The theatre was formally opened Monday 11 March 1929, and was then described as a ‘house of amusement worthy of the town and district. It included five dressing rooms for artistes, and in 1930 was the first Hinckley theatre to install sound. It was the company’s prime venue until sold to Odeon Theatres in 1935. In 1955 it was renamed the Gaumont, and a week later CinemaScope arrived. In 1961 the Odeon in the Borough closed, and the Gaumont was sold to Classic Cinemas chain of London. The Classic Cinema was closed in 1968 and the cinema was reopened as Vogue Bingo and Social Club, later Rainbow Bingo and then Flutters Bingo. Flutters Bingo Club closed on 15th June 2013. At present the site is going to be redeveloped as a supermarket and car park, keeping the old facade.
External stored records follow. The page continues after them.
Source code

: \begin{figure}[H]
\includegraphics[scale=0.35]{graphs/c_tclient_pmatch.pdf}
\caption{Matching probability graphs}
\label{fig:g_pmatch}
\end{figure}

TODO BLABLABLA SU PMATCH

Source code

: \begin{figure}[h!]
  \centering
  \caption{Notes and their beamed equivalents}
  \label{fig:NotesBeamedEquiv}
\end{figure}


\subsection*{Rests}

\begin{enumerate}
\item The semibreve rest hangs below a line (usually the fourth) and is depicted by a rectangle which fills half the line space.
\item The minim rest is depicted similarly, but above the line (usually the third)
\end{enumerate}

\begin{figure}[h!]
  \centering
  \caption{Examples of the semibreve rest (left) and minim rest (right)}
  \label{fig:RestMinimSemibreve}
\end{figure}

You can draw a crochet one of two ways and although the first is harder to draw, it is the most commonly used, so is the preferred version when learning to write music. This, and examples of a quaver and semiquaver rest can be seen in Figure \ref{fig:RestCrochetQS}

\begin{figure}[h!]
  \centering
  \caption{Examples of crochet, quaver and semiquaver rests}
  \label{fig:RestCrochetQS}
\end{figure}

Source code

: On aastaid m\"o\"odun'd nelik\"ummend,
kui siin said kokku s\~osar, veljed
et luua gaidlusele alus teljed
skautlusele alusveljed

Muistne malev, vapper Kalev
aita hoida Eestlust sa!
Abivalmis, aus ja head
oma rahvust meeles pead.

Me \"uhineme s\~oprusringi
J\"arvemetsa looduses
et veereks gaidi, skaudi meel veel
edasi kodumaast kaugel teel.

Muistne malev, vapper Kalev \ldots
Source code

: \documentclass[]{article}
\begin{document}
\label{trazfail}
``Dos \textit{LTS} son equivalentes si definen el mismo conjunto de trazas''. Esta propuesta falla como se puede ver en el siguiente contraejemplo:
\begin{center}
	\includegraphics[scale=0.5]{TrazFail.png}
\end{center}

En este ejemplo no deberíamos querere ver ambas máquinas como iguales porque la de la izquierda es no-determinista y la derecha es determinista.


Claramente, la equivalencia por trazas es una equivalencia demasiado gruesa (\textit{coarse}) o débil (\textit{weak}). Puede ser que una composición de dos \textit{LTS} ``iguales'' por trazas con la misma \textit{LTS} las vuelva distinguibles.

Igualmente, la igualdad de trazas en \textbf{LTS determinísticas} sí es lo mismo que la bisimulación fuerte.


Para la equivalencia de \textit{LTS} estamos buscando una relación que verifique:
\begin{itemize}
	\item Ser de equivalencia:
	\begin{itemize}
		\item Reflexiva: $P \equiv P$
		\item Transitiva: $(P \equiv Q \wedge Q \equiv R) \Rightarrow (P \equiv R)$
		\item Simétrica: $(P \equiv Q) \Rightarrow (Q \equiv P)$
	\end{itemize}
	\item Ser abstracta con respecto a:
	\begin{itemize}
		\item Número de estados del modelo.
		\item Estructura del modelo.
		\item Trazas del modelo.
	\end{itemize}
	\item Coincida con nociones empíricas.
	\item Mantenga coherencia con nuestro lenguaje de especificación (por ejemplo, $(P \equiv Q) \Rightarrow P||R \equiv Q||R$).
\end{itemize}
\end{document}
First visited here with MD earlier in the month, at which time it lay untouched with lots of interesting old features remaining. Fast forward to the end of the month and I was told demolition was underway, so went for a last look. Just gutted I didn't get another visit in before it got trashed, but had no idea they were going to be starting work!































































The Final Curtain...


----------



## devonlad108 (May 2, 2014)

Looks like a great site, really like picture 6, a great view of the domed cieling. Super work


----------



## Northantz_Urbex (May 2, 2014)

nice work mate


----------



## DirtyJigsaw (May 2, 2014)

Nice one, looks good that explore! the ceiling!


----------



## flyboys90 (May 2, 2014)

The hanging llight is stunning & so many cracking features,thanks for sharing.


----------



## Stealthstar79 (May 2, 2014)

Great set!
Thanks..


----------



## Derek (May 2, 2014)

Insert 20p (2 x 10p) - change given. <sigh>

Derek


----------



## chazman (May 3, 2014)

really well done guys,and so many old bits n bobs from yesteryear


----------



## Onmyown (May 3, 2014)

Great set of pics, good find in natural condition.


----------



## Ace5150 (May 3, 2014)

What a find! Just down the road from me as well. Great pics and report! Gutted I missed this one!


----------



## steve2109 (May 12, 2014)

Loved that mate, especially the fag machine !


----------